NCC has sleek new buildings, like its Life Sciences Center, on the east side of the campus, and its Annex, on Endo Boulevard, just outside the college’s gates. And the Nassau County Police Department plans to construct a $40 million, state-of-the-art training center at the college. Officials broke ground on the facility in February 2015.
At first glance, NCC appears picturesque. Look a little harder, though, and deep cracks become all too glaring. What you find is a collection of aging, mostly redbrick structures that have clearly seen better days. Many have old, energy-inefficient windows with cracked and peeling paint.
Worse still, the college has, academically speaking, been adrift over the past four years without a permanent president to offer a solid vision for the future of this vital institution. The Middle States Commission on Higher Education, which accredits the college, has found NCC to be deficient in seven of 14 central criteria that it uses to judge a school’s effectiveness. A number of the standards relate to teaching and learning.

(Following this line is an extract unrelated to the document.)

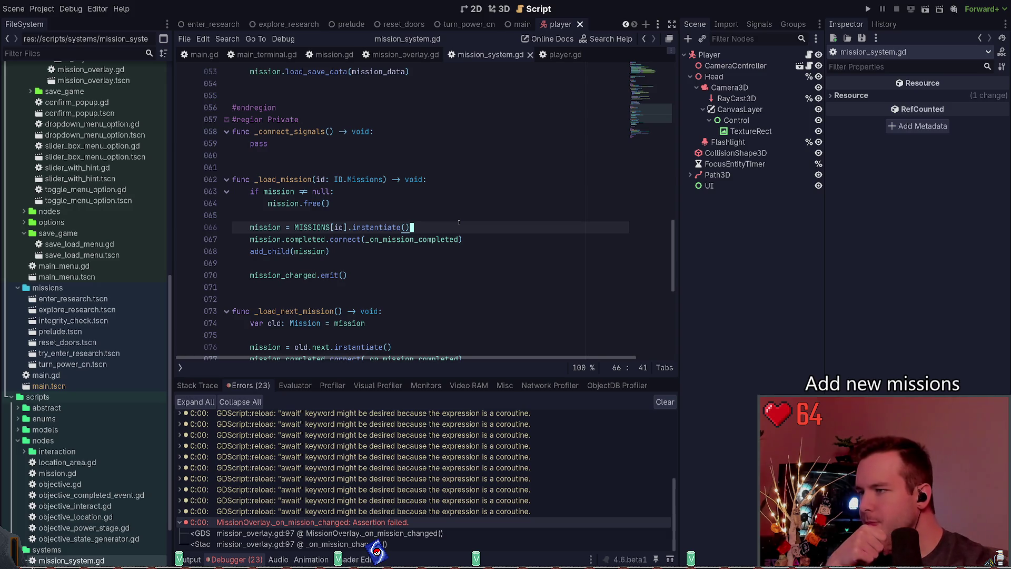
left_click(333, 54)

Others relate to integrity. Too often, NCC is seen as a Republican Party patronage mill. Most recently –– and most visibly –– Kate Murray, the former Town of Hempstead supervisor and a staunch GOP partisan, who lost her bid for district attorney last fall, was hired as the school’s acting general counsel, at $151,000 a year.

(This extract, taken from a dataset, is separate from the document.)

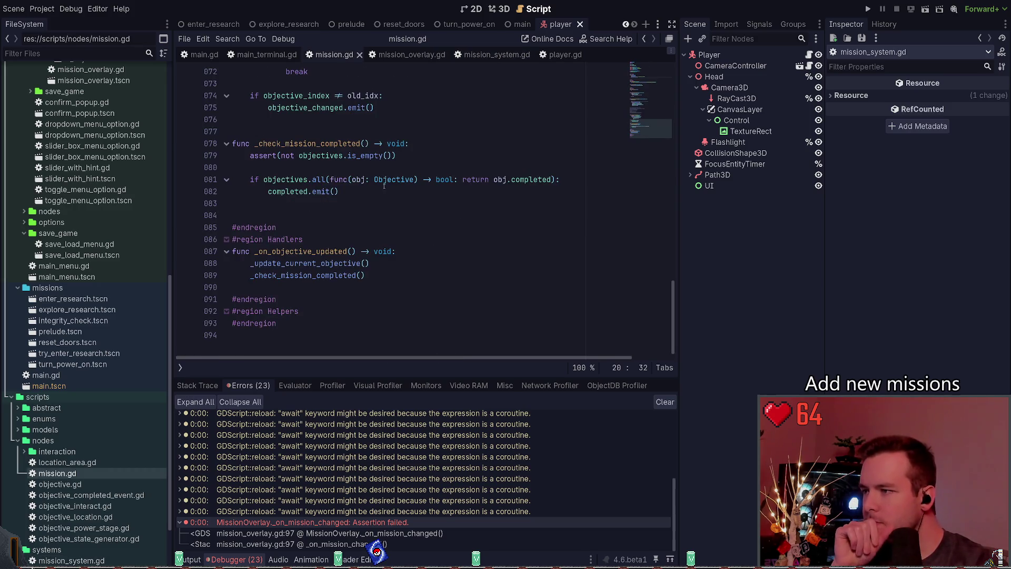
scroll(391, 252, "up", 12)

A Middle States panel is expected to meet this month to discuss NCC’s accreditation. The college could receive a warning, or be put on probation until it gets its house in order.
Governed by a board of trustees and the State University of New York, NCC operates with a budget of just over $213.6 million. Between 2010 and 2015, the college lost 127 full-time employees, a reduction of more than 10 percent, at the same time that tuition increased, according to its 2016 budget. This academic year, annual tuition went up $300, to $4,534.

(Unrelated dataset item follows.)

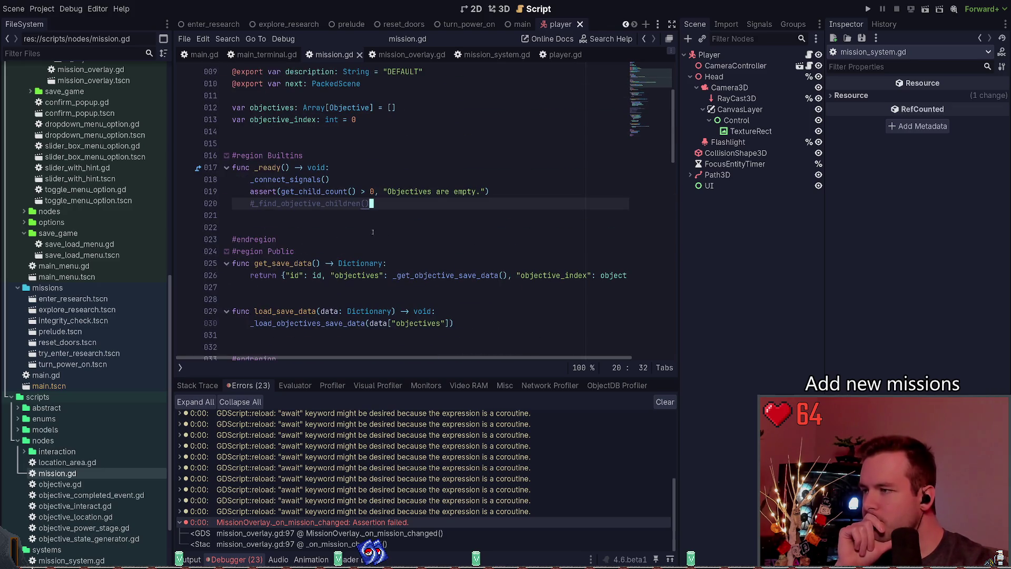
left_click(411, 55)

We hope and trust that the installation of W. Hubert Keen as the college’s president will usher in a new era at NCC –– one in which academic standards are raised while facilities are upgraded and modernized –– or, at the very least, repaired. An academic for four decades –– and most recently president of Farmingdale State College — Keen has a stellar reputation in higher education circles.
The 22,000 students who attend NCC are depending on him to quell the turbulence that has swirled around the college in recent years.
NCC provides a post-secondary education that, financially speaking, would otherwise be unavailable to many students. Many others attend their first two years of college at NCC and then transfer their credits to four-year schools to save precious tuition dollars and reduce their student loan burdens.
No doubt, Nassau Community College serves a vital purpose. It must –– must –– remain viable for decades to come. In recent weeks we’ve heard about the imminent closing of Dowling College in Oakdale, which has been a vital Long Island institution for five decades. NCC’s leaders cannot allow the same fate to befall their college.